I have been looking forward to reading The Battle for Realism and I finally decided to, at the least, start it the evening before my vacation since it deserves my attention. One of the ‘verticals” that I read in is Cold War history, one area in my graduate studies, this with Brian Loring Villa. As an aside, I have come to realize that this was an “academization” of earlier attraction / allure (Garcia again) to the fictional “spy” characters as portrayed in both novels and motion media that I shared with my older brothers and my father. Who knew that all those late nights trying to stay up to midnight to watch James Bond movies on television with my dad would play out like this? FYI – this was pre-videotape / NetFlix for those who don’t understand what I just wrote.
From the cover flap: The author proposes that realism in Europe during the early Cold War years occupied a radical vanguard position and stood in opposition to the competing claims made for American abstract expressionism. He examines two distinct visions of realism—social realism and Modernist realism—and explores their political implications and ideological significance.
One recent work that intersects diplomatic and art history that led me to Hyman is Mark Greif’s The Age of the Crises of Man. While Greif discusses literature and not visualization, it is the same space for me. Clement Greenberg’s work on abstract expressionism is of relevence as is the social realism of Continental artists. I finished Greif as I began work on Peggy Guggenheim so it is still fresh in my mind.
Working Philip Guston and Cy Twombly in here was difficult but very intellectually rewarding. Hint - it was in Rome, not Venice.
Greif writes about Saul Bellow’s 1944 Dangling Man (Ibn Sina – floating man – knowledge by presence- al-insan al-muta’alliq) and Ralph Ellison’s 1952 Invisible Man as works of literature that exemplify this “crises” stemming from the awesome destructive nature of the bomb and the insignificance of man in the face of science. The bomb and Auschwitz showed us ourselves better than art could. But this was what art was supposed to do best?
So from what I gather, Hyman is writing about how realism manifested itself in British painting both by British artists such as Bacon, Freud and Coldstream but also artists in Britain and how both of these groups interacted with the streams of thought from outside within this Cold War rubric of bipolarity. This also includes how British artists retained their Britishness but under the umbrella of American preponderance of power. I am reminded here of the All Too Human exhibit that I saw at at the Tate in early 2018. More on this later, I *think* that the Slade school plays in here with Coldstream.
So without too much ado before I write the entire article – my larger argument is that art was now political not because of the power of art as propaganda as Greenberg and others portrayed it or how they saw how they could utilize it, seeing its power both in the New Deal but also for mass mobilization in Cold War Europe and by the Soviet Union, but it was a pragmatic turn – art could no longer hold itself to as a tool of truth and or beauty so its absorption into the particular mode of liberal capitalism promoted diplomatically by the US in Europe enabled its critical use as a diplomatic tool against the Soviet bloc. New Deal collectivism became the novus homo abstract expressionist auteur which later was visualized as cowboys in American and Italian film, samurais in Japan.
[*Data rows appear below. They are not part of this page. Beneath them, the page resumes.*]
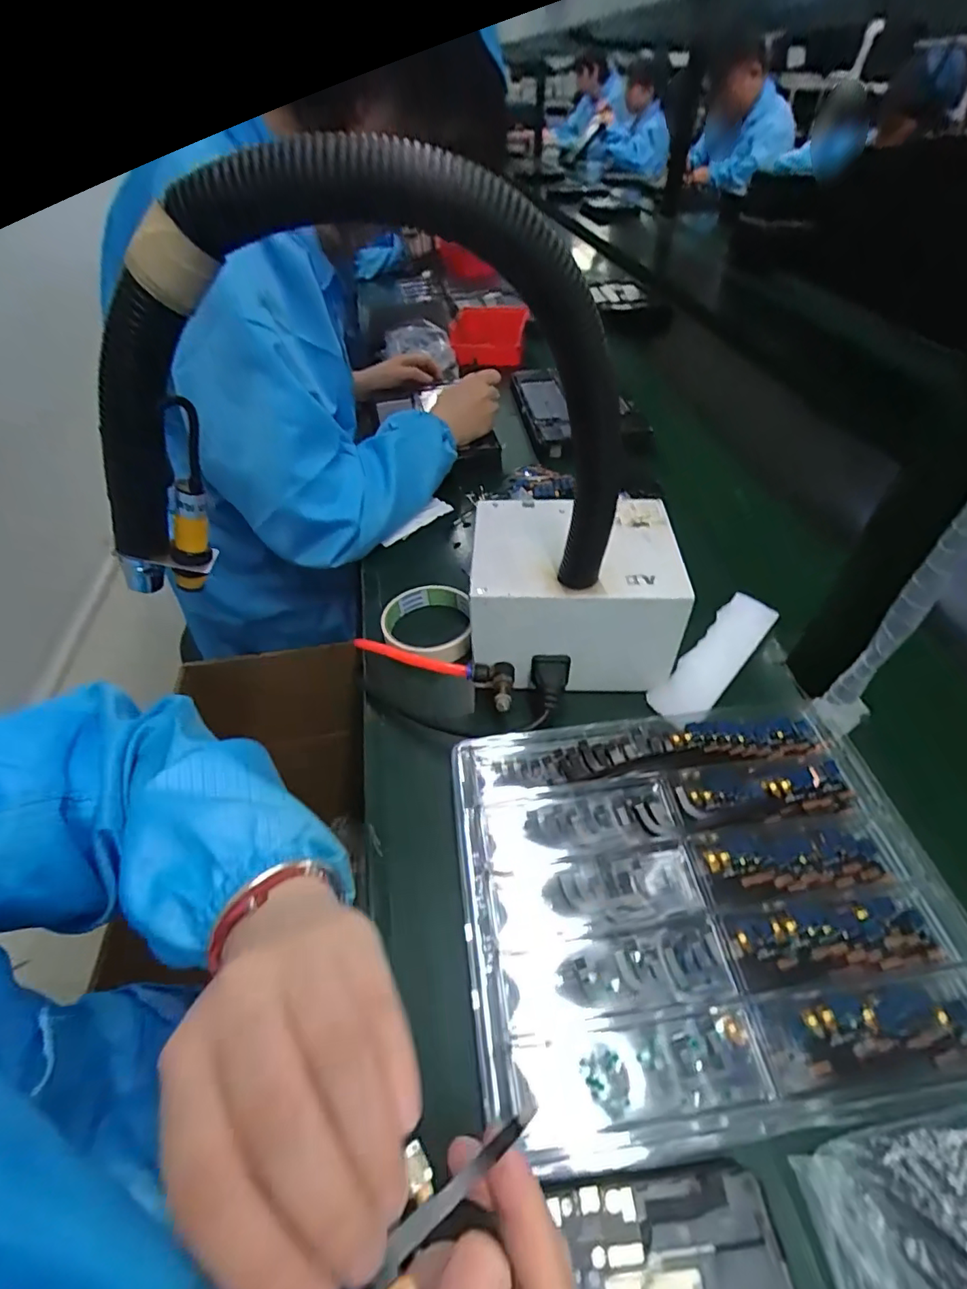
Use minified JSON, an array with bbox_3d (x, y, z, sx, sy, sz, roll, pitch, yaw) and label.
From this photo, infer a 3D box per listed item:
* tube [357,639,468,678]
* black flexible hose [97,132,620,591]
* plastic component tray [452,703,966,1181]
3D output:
[{"bbox_3d":[-0.067,0.010,0.446,0.120,0.014,0.011,14,47,31],"label":"tube"},{"bbox_3d":[-0.051,-0.104,0.303,0.294,0.225,0.058,10,48,-14],"label":"black flexible hose"},{"bbox_3d":[0.126,0.141,0.319,0.270,0.029,0.219,-6,48,-5],"label":"plastic component tray"}]

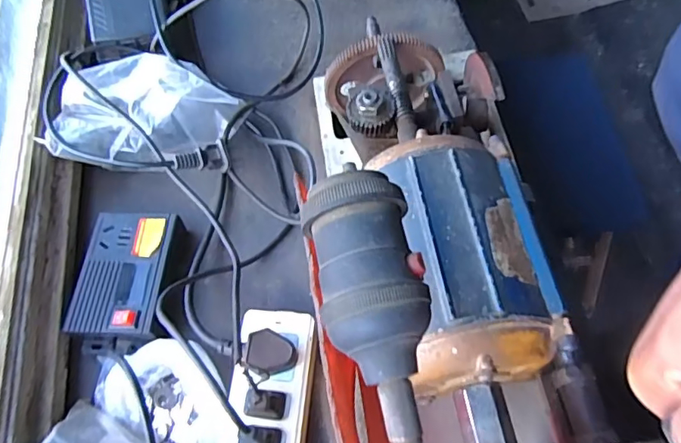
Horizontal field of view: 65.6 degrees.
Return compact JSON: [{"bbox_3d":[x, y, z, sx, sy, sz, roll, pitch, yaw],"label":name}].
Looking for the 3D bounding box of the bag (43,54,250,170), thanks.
[{"bbox_3d":[-0.165,-0.088,0.454,0.146,0.064,0.105,5,61,3],"label":"bag"}]

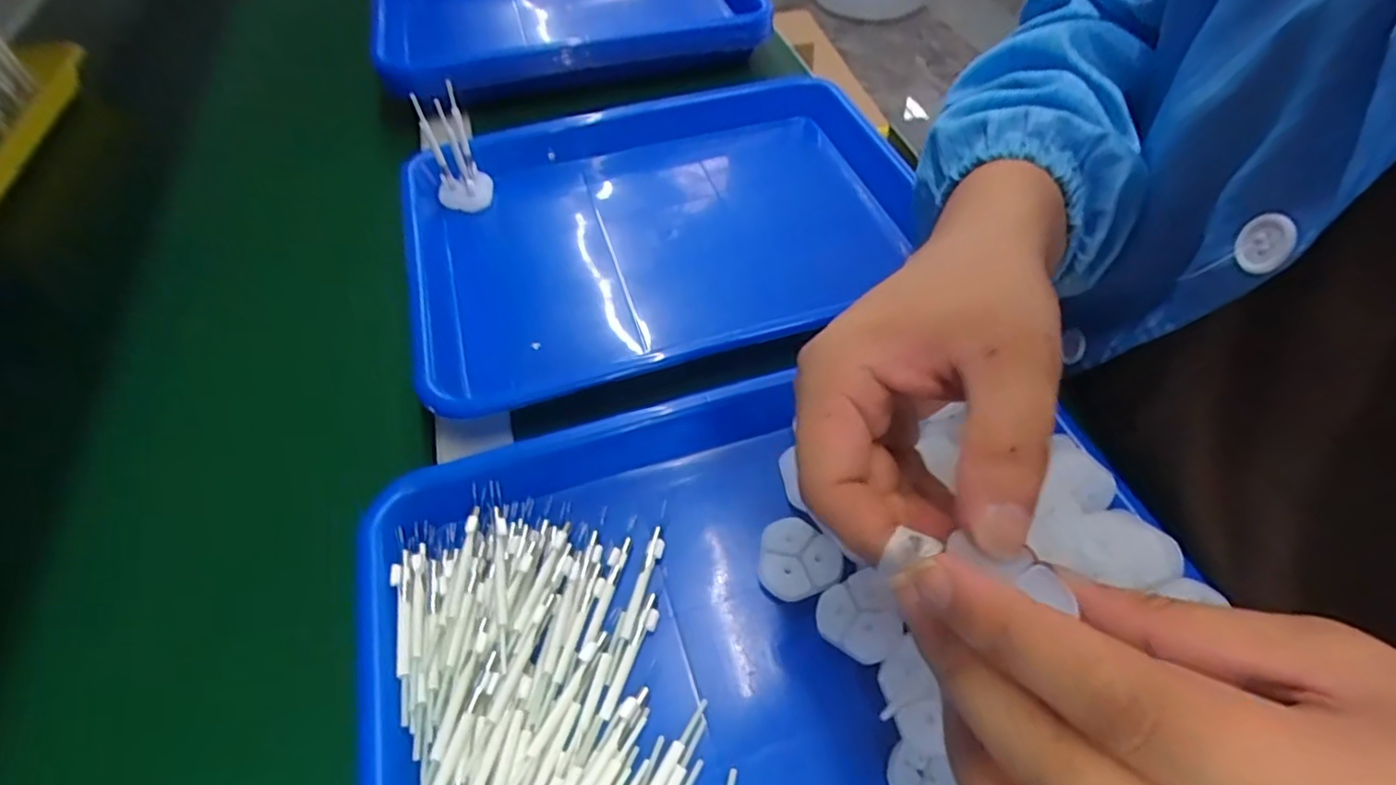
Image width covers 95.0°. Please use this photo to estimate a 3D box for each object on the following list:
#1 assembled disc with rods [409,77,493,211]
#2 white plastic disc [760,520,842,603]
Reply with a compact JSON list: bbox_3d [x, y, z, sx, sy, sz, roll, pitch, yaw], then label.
[{"bbox_3d":[-0.166,-0.165,0.433,0.035,0.079,0.031,-19,55,-13],"label":"assembled disc with rods"},{"bbox_3d":[0.044,0.076,0.291,0.035,0.011,0.035,0,53,1],"label":"white plastic disc"}]

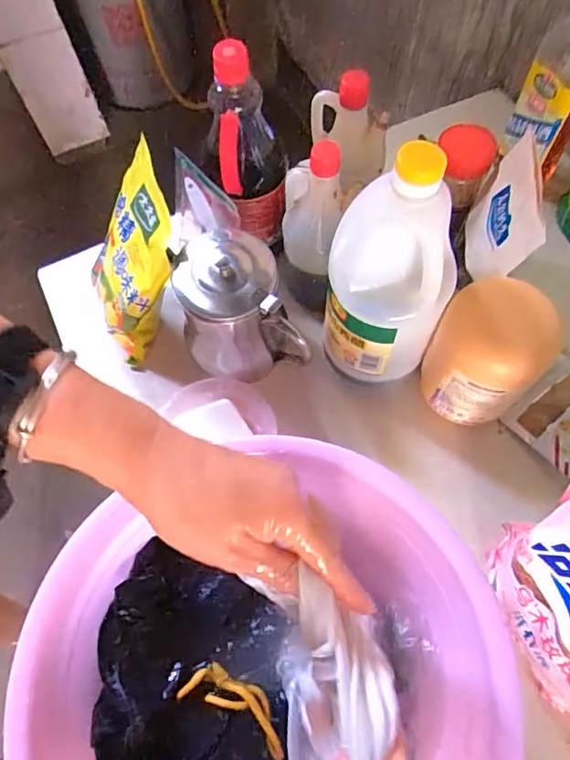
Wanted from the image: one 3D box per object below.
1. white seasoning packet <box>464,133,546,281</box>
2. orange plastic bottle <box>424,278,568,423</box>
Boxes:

Science threatened that specific key element of the visual art storyline in the late 1940s just as photography threatened key elements of studio canvas paintings in the 19th century. Others modalities of visualization such as impressionism in the 19th century and abstraction were highlighted, leaving realism to the technology of the lens rather than the brush. Movies would later occupy much of this visual cultural space of propaganda, shifting the narratives of legitimacy for the brush elsewhere. I’ll stop here since it is already too disconnected and isn’t assembled properly.
At some point I will actually write this piece on Rauschenberg and Twombly in Rome and the Cold War but I will just leave this here to remind myself.